Compliance-archived end-to-end encrypted messenger with escrow key recovery — no client-side backdoor.

  • Per-device E2E encryption
  • Air-gapped escrow key recovery
  • Two-role unlock (admin + auditor)
  • Web + Android clients byte-compatible

DisApp solves the messenger problem that secure-by-default products usually duck: regulated organizations need archives, but archives that hold the key online are functionally backdoors. DisApp threads the needle. Every message is encrypted per-device with X25519 ECDH for key exchange, AES-256-GCM for body encryption, and ECDSA-P-256 for signing. In parallel, the same content encryption key is wrapped to an air-gapped escrow public key. Clients never possess the escrow private key — compromising any client doesn't compromise the archive.

Unlocking archived messages requires two-role operational control: an admin and an auditor must both consent through a documented workflow before the escrow key holder decrypts.

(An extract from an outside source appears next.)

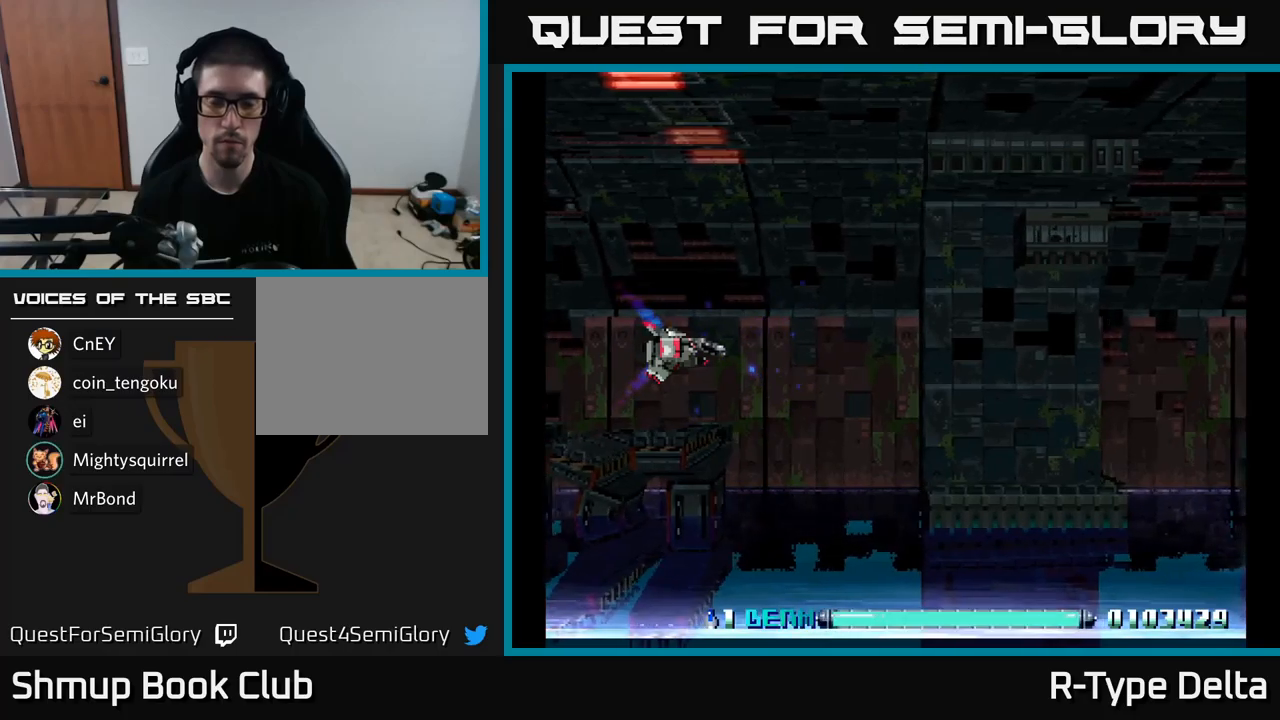
{"buttons": ["X"], "right_stick": "center", "events": []}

Neither role can do it alone, and the escrow key itself never touches a network. The architecture is deliberately shaped for a future MLS drop-in; the wire format is already MLS-compatible.

Two clients ship from one wire spec: a React TypeScript SPA using WebCrypto and @noble/curves for browsers, and a Kotlin / Jetpack Compose Android client backed by Android Keystore and BouncyCastle. Both implement the protocol byte-for-byte — keys generated on one device are transparently consumable from the other. The Go backend (chi + pgx + PostgreSQL) is stateless and relays only ciphertext.